While crops may be better adapted with thermomorphogenesis, van Zanten says there are some trade-offs, with water use. But there could also be other benefits. “Water use will increase when plants transpire more, so yes thermomorphogenesis is typically also increasing water use, and this is not always wanted. However, in many cases the applied goal is not to make plants elongate, but retain them compact (think of ornamental plants). We can also apply the information on HDA9 there. Moreover, if plants are adapted optimally to a certain temperature, the benefits could lie in less requirement for heating or cooling the greenhouses; so saving energy.”
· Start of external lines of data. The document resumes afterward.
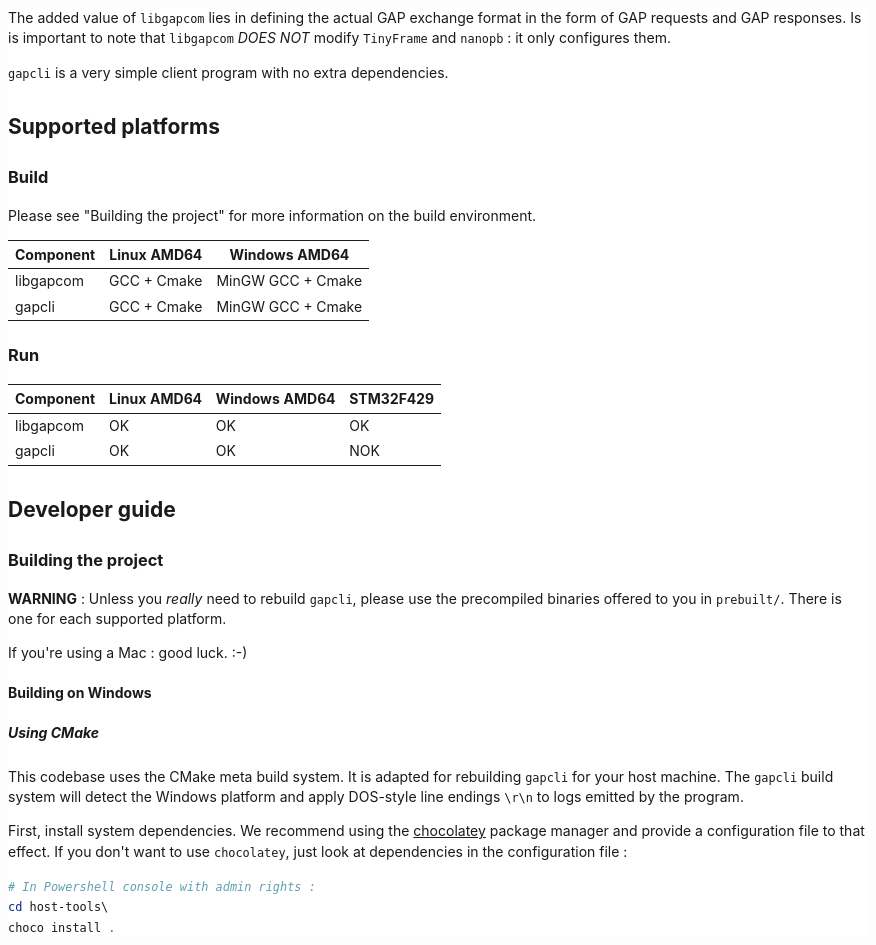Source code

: The added value of `libgapcom` lies in defining the actual GAP exchange format in the form of GAP requests and GAP responses.
Is is important to note that `libgapcom` _DOES NOT_ modify `TinyFrame` and `nanopb` : it only configures them.

`gapcli` is a very simple client program with no extra dependencies.

## Supported platforms

### Build

Please see "Building the project" for more information on the build environment.

| Component | Linux AMD64 | Windows AMD64 |
| --------- | ----------- | ------------- |
| libgapcom | GCC + Cmake | MinGW GCC + Cmake |
| gapcli | GCC + Cmake | MinGW GCC + Cmake |

### Run

| Component | Linux AMD64 | Windows AMD64 | STM32F429 |
| --------- | ----------- | ------------- | --------- |
| libgapcom | OK | OK | OK |
| gapcli | OK | OK | NOK |

## Developer guide

### Building the project

**WARNING** : Unless you _really_ need to rebuild `gapcli`, please use the precompiled binaries offered to you in `prebuilt/`.
There is one for each supported platform.

If you're using a Mac : good luck. :-)

#### Building on Windows

##### Using CMake

This codebase uses the CMake meta build system.
It is adapted for rebuilding `gapcli` for your host machine.
The `gapcli` build system will detect the Windows platform and apply DOS-style line endings `\r\n` to logs emitted by the program.

First, install system dependencies.
We recommend using the [chocolatey](https://chocolatey.org/) package manager and provide a configuration file to that effect.
If you don't want to use `chocolatey`, just look at dependencies in the configuration file :

```powershell
# In Powershell console with admin rights :
cd host-tools\
choco install .
```
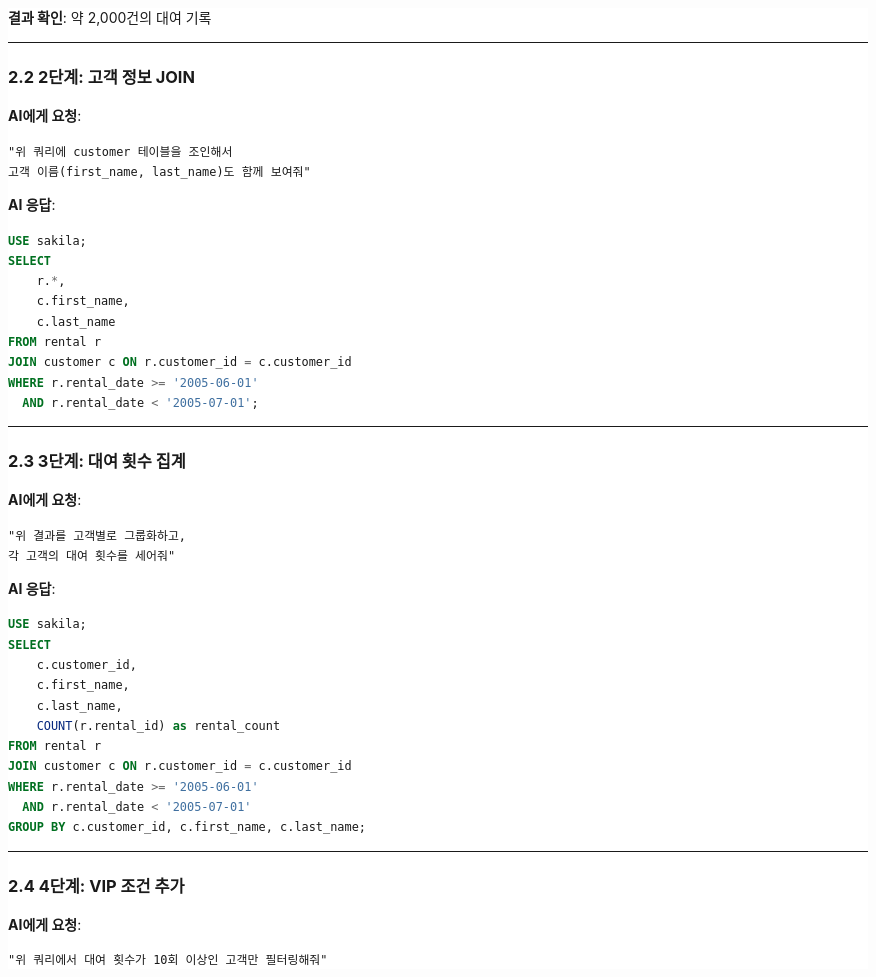 **결과 확인**: 약 2,000건의 대여 기록

---

### 2.2 2단계: 고객 정보 JOIN

**AI에게 요청**:
```
"위 쿼리에 customer 테이블을 조인해서
고객 이름(first_name, last_name)도 함께 보여줘"
```

**AI 응답**:
```sql
USE sakila;
SELECT
    r.*,
    c.first_name,
    c.last_name
FROM rental r
JOIN customer c ON r.customer_id = c.customer_id
WHERE r.rental_date >= '2005-06-01'
  AND r.rental_date < '2005-07-01';
```

---

### 2.3 3단계: 대여 횟수 집계

**AI에게 요청**:
```
"위 결과를 고객별로 그룹화하고,
각 고객의 대여 횟수를 세어줘"
```

**AI 응답**:
```sql
USE sakila;
SELECT
    c.customer_id,
    c.first_name,
    c.last_name,
    COUNT(r.rental_id) as rental_count
FROM rental r
JOIN customer c ON r.customer_id = c.customer_id
WHERE r.rental_date >= '2005-06-01'
  AND r.rental_date < '2005-07-01'
GROUP BY c.customer_id, c.first_name, c.last_name;
```

---

### 2.4 4단계: VIP 조건 추가

**AI에게 요청**:
```
"위 쿼리에서 대여 횟수가 10회 이상인 고객만 필터링해줘"
```
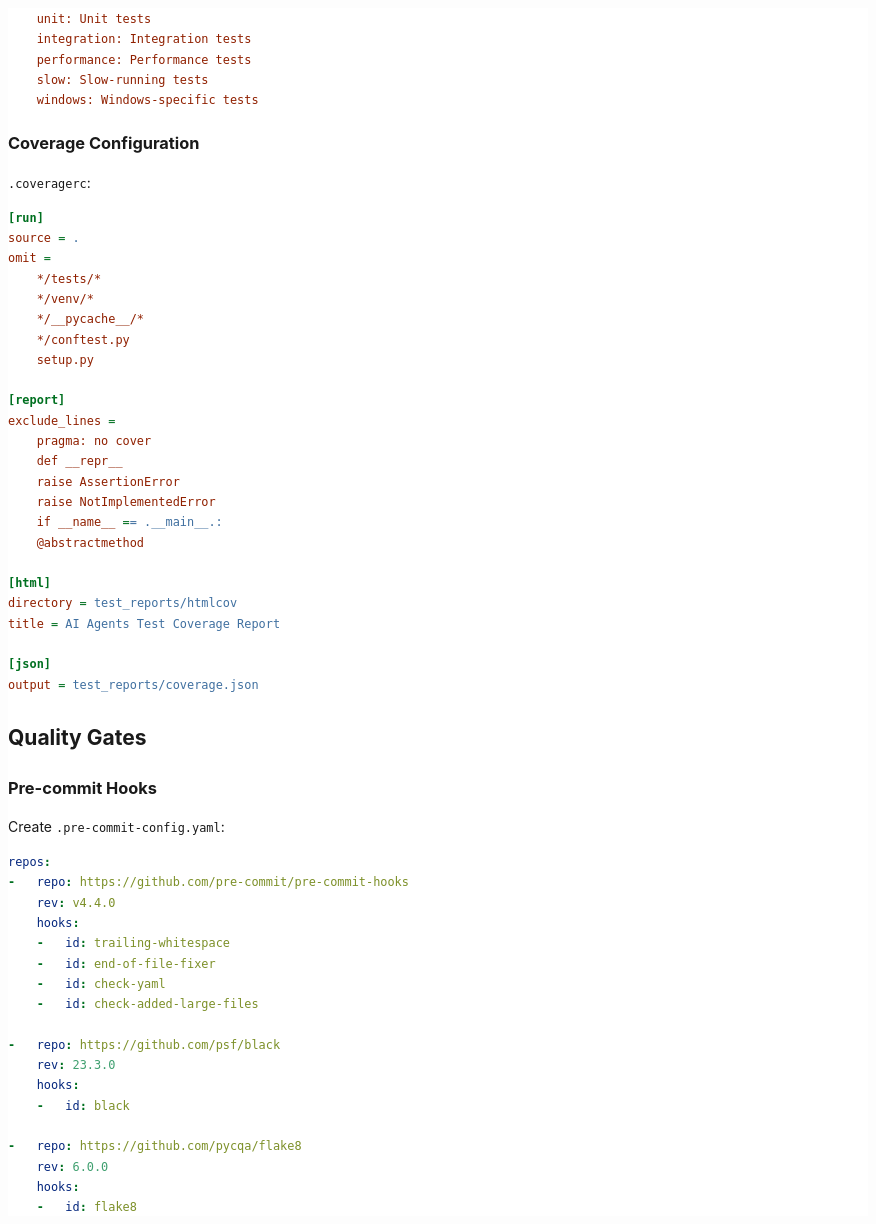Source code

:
 ```ini
    unit: Unit tests
    integration: Integration tests
    performance: Performance tests
    slow: Slow-running tests
    windows: Windows-specific tests
```

### Coverage Configuration

`.coveragerc`:

```ini
[run]
source = .
omit = 
    */tests/*
    */venv/*
    */__pycache__/*
    */conftest.py
    setup.py

[report]
exclude_lines =
    pragma: no cover
    def __repr__
    raise AssertionError
    raise NotImplementedError
    if __name__ == .__main__.:
    @abstractmethod

[html]
directory = test_reports/htmlcov
title = AI Agents Test Coverage Report

[json]
output = test_reports/coverage.json
```

## Quality Gates

### Pre-commit Hooks

Create `.pre-commit-config.yaml`:

```yaml
repos:
-   repo: https://github.com/pre-commit/pre-commit-hooks
    rev: v4.4.0
    hooks:
    -   id: trailing-whitespace
    -   id: end-of-file-fixer
    -   id: check-yaml
    -   id: check-added-large-files

-   repo: https://github.com/psf/black
    rev: 23.3.0
    hooks:
    -   id: black

-   repo: https://github.com/pycqa/flake8
    rev: 6.0.0
    hooks:
    -   id: flake8

```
The key finding is that because HDA9 is independent of PIF4, it is now possible to pull apart light and heat response in plants. “Shade avoidance and thermomorphogenesis are phenotypically similar and most -if not all- genetic factors currently associated with thermomorphogenesis have a role in shade avoidance as well,” van Zanten said. “With HDA9 at hand, we can now separate the pathways and this may be of use to steer temperature responsiveness independent of light responses. Also, in the green revolution, selection of field crops was among other traits against shade avoidance (to allow dense stands in the field, with compact high yielding plants) and this has occurred at the expense of temperature sensitivity as well. Using HDA9 signalling, we can now start working on bringing back/tuning temperature responsiveness and light responsiveness to the need.”

As a result the research offers new targets for plant breeding to improve the climate-tolerance of crops. Given that currently each degree Celsius temperature increase can lead to up to 10 percent crop loss, this could be an important aid in feeding people in the future.